What these two recent real-world guiding lights have in common is that for their projects, they guided designs and trade-off decisions that affected multiple aspects of their development programs.      

If you’re working on a project team that seems adrift or is going off-course, ask yourself: What are our guiding lights?

5. Implement The Hallmarks Of Agile Work

Great medical device teams are intentional about how they work together. Often, they follow the tried-and-true practices of agile work. These hallmarks of agile work help teams strive toward peak performance, and they’re simple for any team to put into place:

  • TRUST: Make sure that every team member is accountable for a meaningful contribution to the team and that everyone has a voice that the team hears.
  • THINK: Separate the planning of work from the doing. Make sure the team members who are responsible for the work have a clear understanding of what success means before they start.
  • TALK: Communicate frequently, at least daily, about what is happening, what teammates need from each other, and ways the team can speed up.
  • TIMEBOX: Create a rhythm and tempo of accomplishment by creating a release schedule and iterating your product in fixed time increments. Think of timeboxing as scheduling innovation.

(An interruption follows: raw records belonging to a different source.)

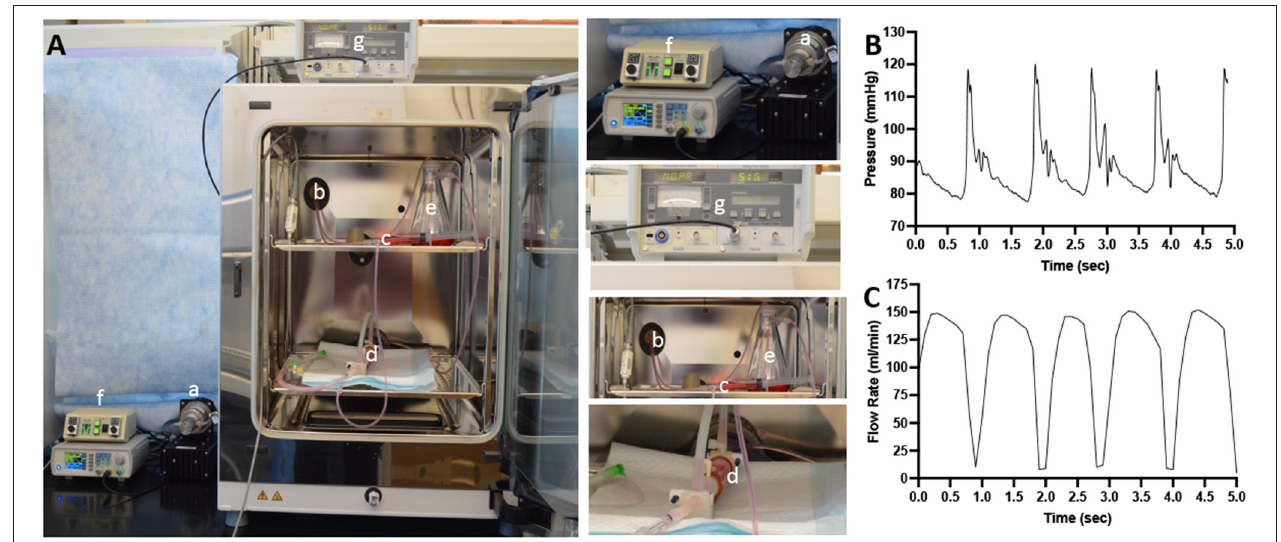
FIGURE 1 | Schematic diagram of the ex vivo bioreactor system. (A) A computer controls a gear pump (a) that is capable to generate pulsatile flow conditions. The tubing from the gear pump passes through a port (b) of the CO 2 incubator. The culture medium then passed through a low-pass filter (c) and through the lumen of the explanted arteries in the bioreactor housing compartment (d) and into the flow reservoir (e). The flow is monitored via pressure sensor (f) and an ultrasonic flowmeter (g). (B) A representative signal of the pressure within the flow system. (C) A representative signal of the flow rate within the flow system.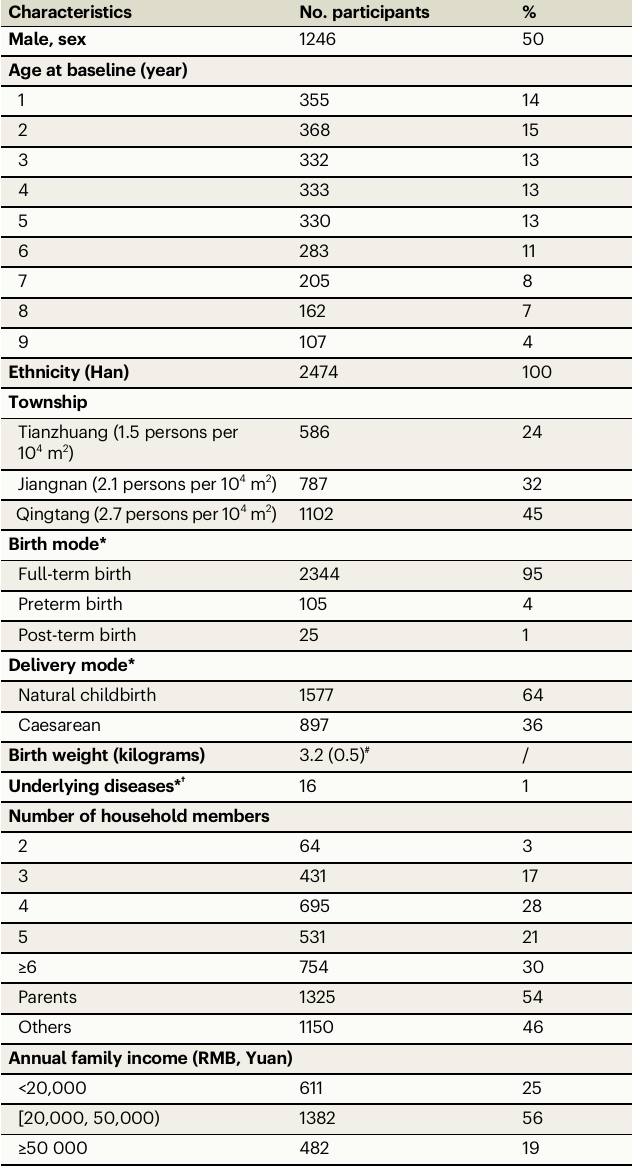
Table 1 | Characteristics of participants with lab test results ( n = 2475) being performed at recruitment in Children cohort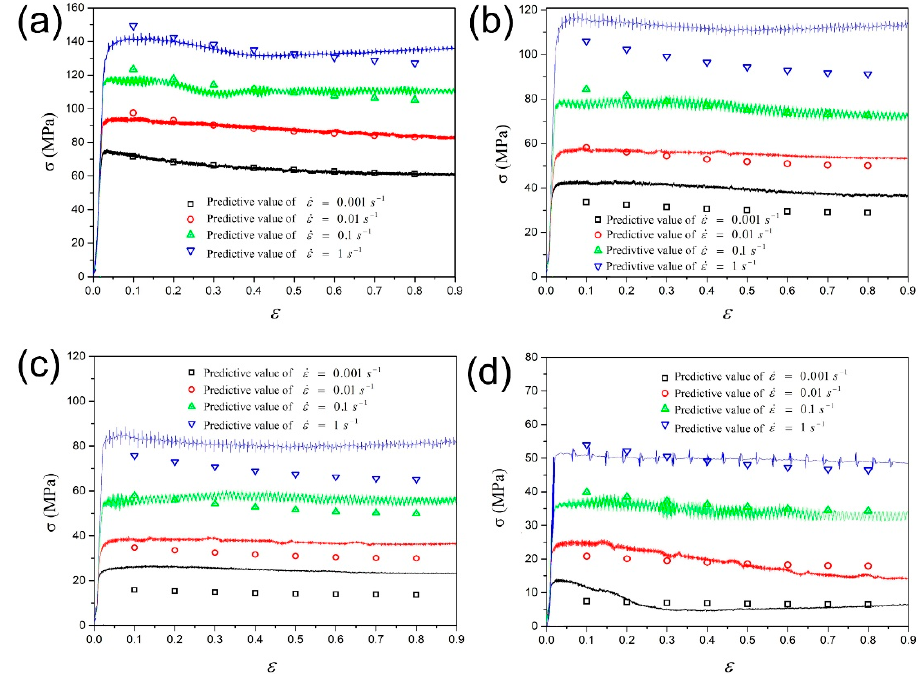
Figure 5. Comparison between the predictive value of the constitutive model fitted by a second- order polynomial and the experimental stress-strain curves at temperature of ( a ) 320 °C, ( b ) 380 °C, ( c ) 440 °C and ( d ) 500 °C, respectively.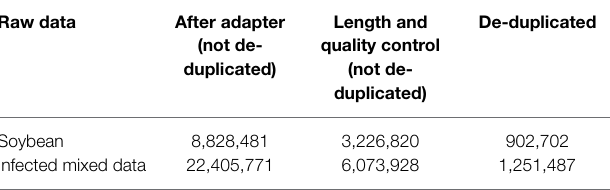
TABLE 1 | Data volume statistics before and after quality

Give these a try, and you will strengthen your team and see a boost in performance.

Conclusion

The new year is an opportunity to set your project teams up for success. Strengthen your team’s connections. Look at your projects with fresh eyes. Bring in the power of a team mentor. Improve day-to-day decision-making with guiding lights. And take back control of your team’s time by boosting productivity through agile teamwork. Whether your team is already succeeding and wants to improve or is struggling and needs to improve, you can put these practical ideas into action.

About The Author:

Chris Danek is the CEO of Bessel LLC. He is a serial entrepreneur and veteran of the life sciences industry. At Bessel, he works with entrepreneurs, startup companies, and established company teams to develop breakthrough medical device technologies. In prior roles, he was cofounder and CEO of AtheroMed (now Philips AtheroMed) and VP of R&D at Asthmatx (acquired by Boston Scientific). He is a visiting professor at the W.M. Keck Center for 3D Innovation at the University of Texas at El Paso, an advisor to the Santa Clara University Healthcare Innovation and Design Lab, and an inventor of over 80 U.S. patents.